As Goes Bethlehem: Steelworkers and the Restructuring of an Industrial Working Class (Hardcover)
The steel industry played a central role in building post-World War II economic success in the US and in defining the parameters of the post-World War II social contract. As these long-term processes both preceded and contributed to the Great Recession, a new capitalism--one in which banks and the credit system took precedence over industrial production--changed the lives of many American workers, including steelworkers. As Goes Bethlehem raises important questions about why workers and their unions were not able to successfully contest this attack on industrial labor, instead settling for best navigating a long downward trajectory. Through the experiences and reflections of steelworkers, Jill A. Schennum demonstrates the significance of work, and particularly of industrial work, in giving meaning to people's lives, identities, and sense of worth. She uses workers' narratives and voices to show the importance of work space, time, and social relations, rejecting dominant interpretations of blue-collar workers as alienated from their work but well-paid and co-opted by a middle-class standard of living. Schennum covers thirty-five years of investment and disinvestment, managerial initiatives, transfer decisions, layoffs and downsizings, external transfers, the eventual bankruptcy of the Bethlehem Steel Corporation, and movement into retirement, unemployment, and new postindustrial jobs.
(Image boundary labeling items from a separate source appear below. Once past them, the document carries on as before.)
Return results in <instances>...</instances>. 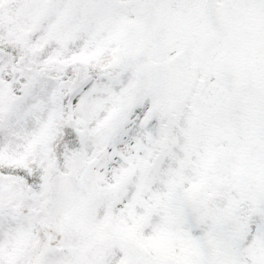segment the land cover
I'll return each instance as SVG.
<instances>
[{
    "label": "snow or ice",
    "instance_id": "1",
    "mask_svg": "<svg viewBox=\"0 0 264 264\" xmlns=\"http://www.w3.org/2000/svg\"><path fill=\"white\" fill-rule=\"evenodd\" d=\"M0 264H264V0H0Z\"/></svg>",
    "mask_w": 264,
    "mask_h": 264
}]
</instances>
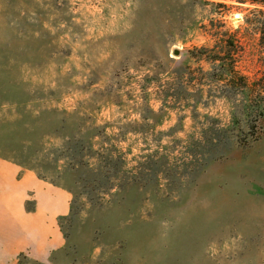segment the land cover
Instances as JSON below:
<instances>
[{"label": "rangeland", "instance_id": "obj_1", "mask_svg": "<svg viewBox=\"0 0 264 264\" xmlns=\"http://www.w3.org/2000/svg\"><path fill=\"white\" fill-rule=\"evenodd\" d=\"M248 7L0 0V155L70 201L15 264H264V95L226 82L264 86Z\"/></svg>", "mask_w": 264, "mask_h": 264}, {"label": "crops", "instance_id": "obj_2", "mask_svg": "<svg viewBox=\"0 0 264 264\" xmlns=\"http://www.w3.org/2000/svg\"><path fill=\"white\" fill-rule=\"evenodd\" d=\"M67 190L0 155V264L47 262L64 245Z\"/></svg>", "mask_w": 264, "mask_h": 264}, {"label": "trees", "instance_id": "obj_3", "mask_svg": "<svg viewBox=\"0 0 264 264\" xmlns=\"http://www.w3.org/2000/svg\"><path fill=\"white\" fill-rule=\"evenodd\" d=\"M221 1H233L239 5H248L250 12L252 13V17L247 20L246 22L250 23L251 25H254L257 28L258 34H259V44L264 46V0H221ZM221 4V2L219 3ZM226 49L222 50L220 53H222L223 56H218L220 60H223L225 58V55L232 54L231 47L232 44H230L228 41H225V44L223 45ZM238 52H236L237 54ZM234 55V54H233ZM226 82L229 85L228 90L230 88L239 89L243 92H245L249 96H254L261 98L262 95H264V86L260 83V80H248L247 77L244 75H241L238 71L235 70L234 67H231V70L229 71V74L227 75ZM264 109V106H262ZM63 217L62 219H64ZM61 219V220H62ZM20 258H26L25 256H20ZM19 261V260H18Z\"/></svg>", "mask_w": 264, "mask_h": 264}, {"label": "water", "instance_id": "obj_4", "mask_svg": "<svg viewBox=\"0 0 264 264\" xmlns=\"http://www.w3.org/2000/svg\"><path fill=\"white\" fill-rule=\"evenodd\" d=\"M174 54H177V51H175Z\"/></svg>", "mask_w": 264, "mask_h": 264}]
</instances>
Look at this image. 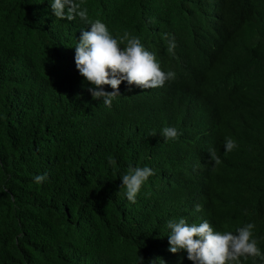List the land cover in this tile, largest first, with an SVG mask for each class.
I'll return each mask as SVG.
<instances>
[{
    "label": "trees",
    "instance_id": "obj_1",
    "mask_svg": "<svg viewBox=\"0 0 264 264\" xmlns=\"http://www.w3.org/2000/svg\"><path fill=\"white\" fill-rule=\"evenodd\" d=\"M82 7L113 35L139 38L175 81L219 79L222 114L185 112L127 82L106 107L75 66L88 24L56 19L48 0H0V264H193L169 251L167 221L179 218L233 233L254 223L264 253V0ZM198 43L211 65L196 61ZM164 127L178 137L165 141ZM137 166L154 175L133 203L119 177Z\"/></svg>",
    "mask_w": 264,
    "mask_h": 264
},
{
    "label": "clouds",
    "instance_id": "obj_2",
    "mask_svg": "<svg viewBox=\"0 0 264 264\" xmlns=\"http://www.w3.org/2000/svg\"><path fill=\"white\" fill-rule=\"evenodd\" d=\"M48 3L56 19L71 21L79 18L89 26L88 30L81 32L74 46V60L76 69L84 77L83 83L90 85L87 91L93 100L102 101L106 107H111L113 100L120 95L119 86L122 82H127L128 85H137L138 91L149 92L160 100L181 101L185 112L192 114L200 106L206 105L209 112L217 111L222 114L221 105L216 100V97L223 94L224 88L219 79L198 77L175 81V73L164 71L155 55L143 46L139 38L131 36L127 31L123 35H113L100 19L89 20L87 8L82 7V0H48ZM193 54L197 62H205L207 65H211L215 59L203 43H198ZM105 85L110 86L113 91H106ZM199 90L202 96L197 98ZM131 91L135 89L132 87ZM208 129L209 134H212V129ZM159 134L165 141L175 140L179 135L174 127H164ZM236 147L233 139L225 138L226 153ZM152 175L154 171L150 167L137 166L130 167L127 173L119 177L122 181L120 188L124 189L130 202H135ZM46 179V174L33 177L37 184ZM167 228L169 251L186 252L187 259L193 264H239L240 258L248 257H260L264 260V253H261L253 238L255 224L251 222L237 228L235 233L215 231L206 220L197 224L188 223L184 218L168 220Z\"/></svg>",
    "mask_w": 264,
    "mask_h": 264
},
{
    "label": "bare ground",
    "instance_id": "obj_3",
    "mask_svg": "<svg viewBox=\"0 0 264 264\" xmlns=\"http://www.w3.org/2000/svg\"><path fill=\"white\" fill-rule=\"evenodd\" d=\"M213 27V26H212ZM211 30V29H210ZM215 160V159H214ZM216 162V161H215ZM209 170V168H207V171ZM201 176V175H200Z\"/></svg>",
    "mask_w": 264,
    "mask_h": 264
}]
</instances>
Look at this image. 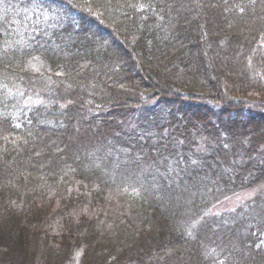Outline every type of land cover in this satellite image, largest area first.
Returning <instances> with one entry per match:
<instances>
[{
    "label": "trees",
    "instance_id": "trees-1",
    "mask_svg": "<svg viewBox=\"0 0 264 264\" xmlns=\"http://www.w3.org/2000/svg\"><path fill=\"white\" fill-rule=\"evenodd\" d=\"M263 185L264 0H0V264H264Z\"/></svg>",
    "mask_w": 264,
    "mask_h": 264
},
{
    "label": "rangeland",
    "instance_id": "rangeland-1",
    "mask_svg": "<svg viewBox=\"0 0 264 264\" xmlns=\"http://www.w3.org/2000/svg\"><path fill=\"white\" fill-rule=\"evenodd\" d=\"M20 92V91H19ZM22 93V92H21ZM14 95V93H13ZM22 99H23V103L22 106L20 107L19 110L23 109V112H21L19 114V117H21V115L23 113H31L36 111L37 109H40L41 107H43L44 105H46L44 103L43 98H40V96L35 95V94H29L26 96L22 95ZM40 100L42 101V103H30L29 106H25V103L28 101H37ZM18 110V111H19ZM150 120H166V116L163 115L162 111L160 110L159 107H155V105H147L144 107H140L139 109L135 110L126 120L122 121V128L120 131L119 135H123V137L127 134L128 137L131 140H135V139H139L140 141H145V134H146V130L143 129V127L145 125H148V122ZM167 131H164V135H166ZM154 138V137H151ZM147 143V142H146ZM156 143V138L154 139V142ZM194 150L198 152V145L194 146ZM108 150V153L105 155V161H109V164L107 166V169L109 171L112 172V175L110 176L113 180H116L118 183H121L122 185H133L135 184L134 181L130 182V179L126 176V175H122L121 174V167H120V162L121 160L125 159L127 161H129L131 158L127 155H129V152H123V151H115V150ZM97 161L99 158V152H97ZM134 155L135 157L132 159L134 161H140L142 159V156L139 155L138 152L134 151ZM102 157V154L100 155V158ZM111 158L115 160L116 165L111 161ZM93 163L96 164L97 161L93 160ZM159 172L161 173H168L169 170L168 167L165 168H158ZM150 172L145 171V176H147ZM155 173V171H154ZM152 177L149 179L151 180ZM145 187V186H143ZM264 192V185L260 186L254 190H249L240 194H237L227 200H225L224 202L212 207L210 209V213H221L224 211H232L234 210L236 207L240 206L241 204H243L244 202L248 201L249 199L255 197L256 195H258L259 193Z\"/></svg>",
    "mask_w": 264,
    "mask_h": 264
},
{
    "label": "snow or ice",
    "instance_id": "snow-or-ice-1",
    "mask_svg": "<svg viewBox=\"0 0 264 264\" xmlns=\"http://www.w3.org/2000/svg\"><path fill=\"white\" fill-rule=\"evenodd\" d=\"M60 74L61 73H59V72L57 73V75H60ZM20 95L22 96L23 93H20ZM30 103H37V104H39V103H42V101H40V100H37V101H34V102L33 101H28V102L25 103V106H29ZM193 163H195V161H193Z\"/></svg>",
    "mask_w": 264,
    "mask_h": 264
}]
</instances>
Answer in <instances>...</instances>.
The very solidarities, rights of citizenship, and rule of law forged in the mill and built on by the union were constructed, in part, through exclusions based on race, ethnicity, gender, and region. These lines of fracture were mobilized to undermine working-class strength in the postindustrial period. Through the experiences of African American, Puerto Rican, coal country, and women workers in the steel mills, this book explores these issues of fracture and solidarity.
Jill A. Schennum is a professor of sociology and anthropology at County College of Morris in Randolph, New Jersey.